Sarecycline, a drug approved for use in the United States in 2018, is used to treat moderate to severe acne. This medication belongs to a class of drugs known as tetracycline antibiotics that treat acne by inhibiting bacterial protein synthesis. They block ribosome function in Cutibacterium acnes, the pathogenic bacterium in acne.
Scientists from Yale and the University of Illinois-Chicago now have uncovered the chemical structure of sarecycline that makes it effective. The study is the most detailed biological analysis to date for sarecycline.
Scientists found that unlike other tetracycline drugs, sarecycline binds to messenger RNA (mRNA) — molecules within a cell that provides a code for making proteins — in bacterial ribosomes.
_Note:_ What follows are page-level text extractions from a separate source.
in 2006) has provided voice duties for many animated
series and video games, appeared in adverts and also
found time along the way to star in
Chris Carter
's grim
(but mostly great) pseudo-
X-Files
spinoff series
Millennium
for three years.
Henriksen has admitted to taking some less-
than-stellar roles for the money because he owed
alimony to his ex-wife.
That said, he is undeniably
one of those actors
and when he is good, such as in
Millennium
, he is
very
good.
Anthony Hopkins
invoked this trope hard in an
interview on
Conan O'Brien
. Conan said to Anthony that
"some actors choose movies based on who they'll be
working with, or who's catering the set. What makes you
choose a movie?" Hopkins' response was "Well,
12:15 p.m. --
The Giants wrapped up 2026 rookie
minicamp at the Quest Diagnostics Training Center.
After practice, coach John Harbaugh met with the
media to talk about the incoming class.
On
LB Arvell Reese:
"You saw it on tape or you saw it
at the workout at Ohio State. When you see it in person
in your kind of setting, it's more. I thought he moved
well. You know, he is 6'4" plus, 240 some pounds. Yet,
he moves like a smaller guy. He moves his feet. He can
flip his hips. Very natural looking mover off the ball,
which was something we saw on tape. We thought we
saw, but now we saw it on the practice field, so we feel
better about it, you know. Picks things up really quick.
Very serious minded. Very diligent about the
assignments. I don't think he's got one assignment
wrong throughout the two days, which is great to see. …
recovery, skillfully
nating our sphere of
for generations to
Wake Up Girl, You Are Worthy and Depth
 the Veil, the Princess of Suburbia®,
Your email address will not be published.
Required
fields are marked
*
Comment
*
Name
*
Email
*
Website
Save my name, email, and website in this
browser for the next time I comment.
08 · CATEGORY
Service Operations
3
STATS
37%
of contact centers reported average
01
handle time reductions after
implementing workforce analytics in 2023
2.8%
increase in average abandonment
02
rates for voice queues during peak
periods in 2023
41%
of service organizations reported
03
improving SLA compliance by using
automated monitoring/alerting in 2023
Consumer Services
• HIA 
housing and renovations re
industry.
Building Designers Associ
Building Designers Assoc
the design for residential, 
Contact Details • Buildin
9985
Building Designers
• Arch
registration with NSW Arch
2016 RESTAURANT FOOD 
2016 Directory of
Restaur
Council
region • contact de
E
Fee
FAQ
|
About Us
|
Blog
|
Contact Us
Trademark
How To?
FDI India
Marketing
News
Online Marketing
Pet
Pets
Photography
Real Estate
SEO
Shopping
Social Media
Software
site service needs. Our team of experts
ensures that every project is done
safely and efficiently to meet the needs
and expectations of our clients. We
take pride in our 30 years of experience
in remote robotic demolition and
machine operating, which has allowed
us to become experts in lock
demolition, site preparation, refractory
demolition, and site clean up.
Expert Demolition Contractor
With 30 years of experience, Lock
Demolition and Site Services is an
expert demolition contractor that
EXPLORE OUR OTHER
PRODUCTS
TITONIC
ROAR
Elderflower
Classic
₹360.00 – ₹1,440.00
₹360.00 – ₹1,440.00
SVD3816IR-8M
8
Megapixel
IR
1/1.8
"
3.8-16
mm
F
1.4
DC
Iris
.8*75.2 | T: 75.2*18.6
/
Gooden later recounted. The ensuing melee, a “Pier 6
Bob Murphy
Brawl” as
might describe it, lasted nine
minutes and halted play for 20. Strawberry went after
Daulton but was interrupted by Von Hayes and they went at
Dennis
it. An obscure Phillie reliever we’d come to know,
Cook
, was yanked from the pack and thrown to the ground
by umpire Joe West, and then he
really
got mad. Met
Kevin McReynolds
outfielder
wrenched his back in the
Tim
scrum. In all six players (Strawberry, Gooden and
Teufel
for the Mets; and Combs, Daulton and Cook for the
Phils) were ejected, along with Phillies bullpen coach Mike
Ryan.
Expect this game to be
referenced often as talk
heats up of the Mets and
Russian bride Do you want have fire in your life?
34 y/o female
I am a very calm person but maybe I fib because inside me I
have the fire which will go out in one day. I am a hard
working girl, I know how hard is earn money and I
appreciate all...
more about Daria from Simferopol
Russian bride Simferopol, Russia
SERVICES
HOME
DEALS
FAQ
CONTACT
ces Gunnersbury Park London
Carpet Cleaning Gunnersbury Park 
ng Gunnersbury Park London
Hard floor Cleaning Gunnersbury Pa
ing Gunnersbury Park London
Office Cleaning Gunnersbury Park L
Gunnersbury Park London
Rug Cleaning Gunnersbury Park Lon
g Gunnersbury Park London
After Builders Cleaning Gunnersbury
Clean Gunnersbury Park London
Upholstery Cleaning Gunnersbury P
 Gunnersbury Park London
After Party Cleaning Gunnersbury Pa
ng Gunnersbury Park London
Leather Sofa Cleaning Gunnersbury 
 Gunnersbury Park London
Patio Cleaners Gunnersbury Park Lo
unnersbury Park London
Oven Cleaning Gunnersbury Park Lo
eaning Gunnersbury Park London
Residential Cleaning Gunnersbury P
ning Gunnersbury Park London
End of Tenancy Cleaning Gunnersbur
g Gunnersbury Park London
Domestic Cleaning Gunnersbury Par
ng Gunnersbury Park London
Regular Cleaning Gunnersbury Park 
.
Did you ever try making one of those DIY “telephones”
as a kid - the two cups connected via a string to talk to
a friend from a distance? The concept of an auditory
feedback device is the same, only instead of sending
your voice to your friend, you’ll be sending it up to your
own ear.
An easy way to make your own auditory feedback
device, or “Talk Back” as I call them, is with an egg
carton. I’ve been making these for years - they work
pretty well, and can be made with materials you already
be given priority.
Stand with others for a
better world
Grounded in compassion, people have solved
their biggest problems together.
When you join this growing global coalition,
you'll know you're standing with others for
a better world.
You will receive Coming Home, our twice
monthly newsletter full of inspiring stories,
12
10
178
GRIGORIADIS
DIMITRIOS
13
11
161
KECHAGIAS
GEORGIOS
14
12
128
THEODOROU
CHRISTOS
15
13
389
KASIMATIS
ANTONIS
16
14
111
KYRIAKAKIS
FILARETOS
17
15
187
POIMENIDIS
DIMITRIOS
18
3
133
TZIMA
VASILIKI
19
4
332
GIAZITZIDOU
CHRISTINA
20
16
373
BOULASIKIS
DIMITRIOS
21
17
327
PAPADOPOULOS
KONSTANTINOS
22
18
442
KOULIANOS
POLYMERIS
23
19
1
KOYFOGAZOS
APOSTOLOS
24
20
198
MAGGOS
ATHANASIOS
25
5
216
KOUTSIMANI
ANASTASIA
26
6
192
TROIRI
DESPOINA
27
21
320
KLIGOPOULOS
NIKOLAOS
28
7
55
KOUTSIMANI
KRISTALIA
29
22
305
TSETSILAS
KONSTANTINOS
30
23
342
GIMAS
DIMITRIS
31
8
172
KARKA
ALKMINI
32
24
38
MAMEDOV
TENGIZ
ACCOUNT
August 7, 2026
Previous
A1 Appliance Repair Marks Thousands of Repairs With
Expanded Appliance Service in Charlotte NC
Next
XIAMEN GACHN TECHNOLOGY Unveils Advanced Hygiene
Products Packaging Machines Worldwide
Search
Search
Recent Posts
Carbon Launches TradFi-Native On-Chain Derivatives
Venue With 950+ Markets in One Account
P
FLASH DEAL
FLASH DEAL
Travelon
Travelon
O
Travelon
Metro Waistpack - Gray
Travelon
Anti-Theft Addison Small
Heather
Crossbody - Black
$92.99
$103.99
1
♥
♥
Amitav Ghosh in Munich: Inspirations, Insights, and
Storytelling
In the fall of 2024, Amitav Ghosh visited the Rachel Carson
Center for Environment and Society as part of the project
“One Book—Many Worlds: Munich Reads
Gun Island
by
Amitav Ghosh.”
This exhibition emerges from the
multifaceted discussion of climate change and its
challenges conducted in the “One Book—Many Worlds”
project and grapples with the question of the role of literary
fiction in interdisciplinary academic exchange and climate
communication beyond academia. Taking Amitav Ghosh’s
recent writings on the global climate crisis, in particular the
Dr. Christopher Bunick, associate professor of dermatology at Yale and co-corresponding author of the study, said, “We show that the structure of sarecycline matters. This mode of action has never been seen before in this class of antibiotics, and suggests that sarecycline has unique properties among the tetracycline class.”
“Sarecycline thwarts TetM, a ribosome guardian protein that protects bacteria from outside interference. The broader implication of the study is that structural knowledge of tetracycline compounds could be used to engineer better antibiotics.”
“This could result in therapies with better or longer-lasting efficacy, fewer side effects, and lower drug resistance. Future agents could be used not just in acne, but potentially in other skin disorders and infections as well.”
The scientists report findings Aug. 3 in Proceedings of the National Academy of Science.